Qu'en est-il des résultats d'outils en streaming ?

Les serveurs MCP HTTP diffusent les résultats des outils via des événements envoyés par le serveur (SSE). Apidog prend en charge le SSE dans les requêtes enregistrées ; activez-le dans les paramètres de la requête et effectuez des assertions sur le flux assemblé.

Dois-je tester la version du protocole ?

Oui. Épinglez la protocolVersion que vous supportez dans initialize et effectuez des assertions sur celle-ci. Les incompatibilités entraînent une incompatibilité client silencieuse.

Puis-je tester mon serveur MCP avec Claude Desktop réel ?

Vous le pouvez, et vous devriez le faire au moins une fois avant chaque version. Mais ne comptez pas sur Claude Desktop comme boucle de test ; c'est lent, manuel et non déterministe. Utilisez Apidog pour la suite de régression et Claude Desktop pour le test de fumée.

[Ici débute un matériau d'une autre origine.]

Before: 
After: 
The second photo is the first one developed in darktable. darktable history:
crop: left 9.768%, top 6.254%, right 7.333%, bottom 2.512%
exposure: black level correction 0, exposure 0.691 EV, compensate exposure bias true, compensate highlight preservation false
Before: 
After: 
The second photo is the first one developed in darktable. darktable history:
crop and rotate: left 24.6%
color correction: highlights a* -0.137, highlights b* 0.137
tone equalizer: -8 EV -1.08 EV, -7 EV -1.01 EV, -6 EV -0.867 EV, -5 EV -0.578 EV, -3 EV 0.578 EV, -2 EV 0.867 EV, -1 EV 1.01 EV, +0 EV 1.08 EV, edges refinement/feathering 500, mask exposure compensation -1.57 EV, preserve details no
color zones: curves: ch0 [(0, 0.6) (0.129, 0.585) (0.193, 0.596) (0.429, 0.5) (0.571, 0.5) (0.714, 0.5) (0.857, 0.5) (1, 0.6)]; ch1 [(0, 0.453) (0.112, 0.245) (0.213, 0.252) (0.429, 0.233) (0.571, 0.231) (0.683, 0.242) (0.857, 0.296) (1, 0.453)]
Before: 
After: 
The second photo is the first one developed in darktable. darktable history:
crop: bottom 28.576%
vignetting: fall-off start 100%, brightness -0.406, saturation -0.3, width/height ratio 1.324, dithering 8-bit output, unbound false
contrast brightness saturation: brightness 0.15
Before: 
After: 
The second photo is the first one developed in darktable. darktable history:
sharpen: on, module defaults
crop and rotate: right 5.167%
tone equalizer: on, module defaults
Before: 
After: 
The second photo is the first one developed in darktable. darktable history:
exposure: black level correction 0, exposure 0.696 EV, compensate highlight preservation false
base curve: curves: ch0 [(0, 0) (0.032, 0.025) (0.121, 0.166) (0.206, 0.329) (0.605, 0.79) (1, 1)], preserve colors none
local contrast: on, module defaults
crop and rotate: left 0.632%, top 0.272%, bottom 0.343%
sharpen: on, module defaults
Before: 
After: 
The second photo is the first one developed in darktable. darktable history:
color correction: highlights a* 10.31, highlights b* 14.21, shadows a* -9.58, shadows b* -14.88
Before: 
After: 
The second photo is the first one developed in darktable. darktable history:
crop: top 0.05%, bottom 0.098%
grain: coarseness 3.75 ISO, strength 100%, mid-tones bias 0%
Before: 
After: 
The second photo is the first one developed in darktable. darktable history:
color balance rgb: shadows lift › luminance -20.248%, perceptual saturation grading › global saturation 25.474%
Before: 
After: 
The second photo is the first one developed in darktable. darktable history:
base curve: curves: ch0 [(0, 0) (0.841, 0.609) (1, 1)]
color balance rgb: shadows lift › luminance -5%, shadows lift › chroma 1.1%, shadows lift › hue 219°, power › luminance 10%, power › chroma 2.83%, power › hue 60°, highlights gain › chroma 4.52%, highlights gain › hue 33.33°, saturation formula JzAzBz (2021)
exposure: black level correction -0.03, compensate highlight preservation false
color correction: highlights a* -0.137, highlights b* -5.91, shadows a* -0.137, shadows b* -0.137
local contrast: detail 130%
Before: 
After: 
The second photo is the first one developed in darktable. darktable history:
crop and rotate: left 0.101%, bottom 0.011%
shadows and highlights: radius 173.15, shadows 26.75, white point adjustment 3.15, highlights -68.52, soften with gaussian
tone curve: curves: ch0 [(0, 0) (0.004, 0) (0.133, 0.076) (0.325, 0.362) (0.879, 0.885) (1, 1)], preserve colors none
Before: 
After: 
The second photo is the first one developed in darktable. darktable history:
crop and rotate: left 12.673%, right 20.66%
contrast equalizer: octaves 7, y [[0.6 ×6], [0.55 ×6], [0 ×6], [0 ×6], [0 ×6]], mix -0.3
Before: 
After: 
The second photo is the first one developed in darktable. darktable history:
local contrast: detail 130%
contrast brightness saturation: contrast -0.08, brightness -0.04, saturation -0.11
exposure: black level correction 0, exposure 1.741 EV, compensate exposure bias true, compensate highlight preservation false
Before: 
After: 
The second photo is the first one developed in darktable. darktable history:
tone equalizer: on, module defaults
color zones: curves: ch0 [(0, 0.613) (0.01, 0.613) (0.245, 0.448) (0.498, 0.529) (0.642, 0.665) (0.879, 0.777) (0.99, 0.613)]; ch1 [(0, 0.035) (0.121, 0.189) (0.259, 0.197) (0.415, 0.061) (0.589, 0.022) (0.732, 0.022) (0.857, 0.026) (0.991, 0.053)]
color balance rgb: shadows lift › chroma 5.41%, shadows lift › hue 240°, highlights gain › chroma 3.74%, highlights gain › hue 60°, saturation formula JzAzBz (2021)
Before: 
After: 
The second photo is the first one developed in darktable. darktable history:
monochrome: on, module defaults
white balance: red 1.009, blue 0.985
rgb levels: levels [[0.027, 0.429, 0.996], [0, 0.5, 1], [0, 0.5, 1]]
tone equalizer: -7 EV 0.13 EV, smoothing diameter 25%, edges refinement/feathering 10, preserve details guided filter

Où puis-je voir des exemples réels de serveurs MCP ?

Le répertoire officiel des serveurs MCP contient des implémentations de référence pour les systèmes de fichiers, GitHub, Slack, Postgres, et des dizaines d'autres. Lisez les définitions d'outils ; c'est le moyen le plus simple de comprendre à quoi ressemble une bonne forme MCP.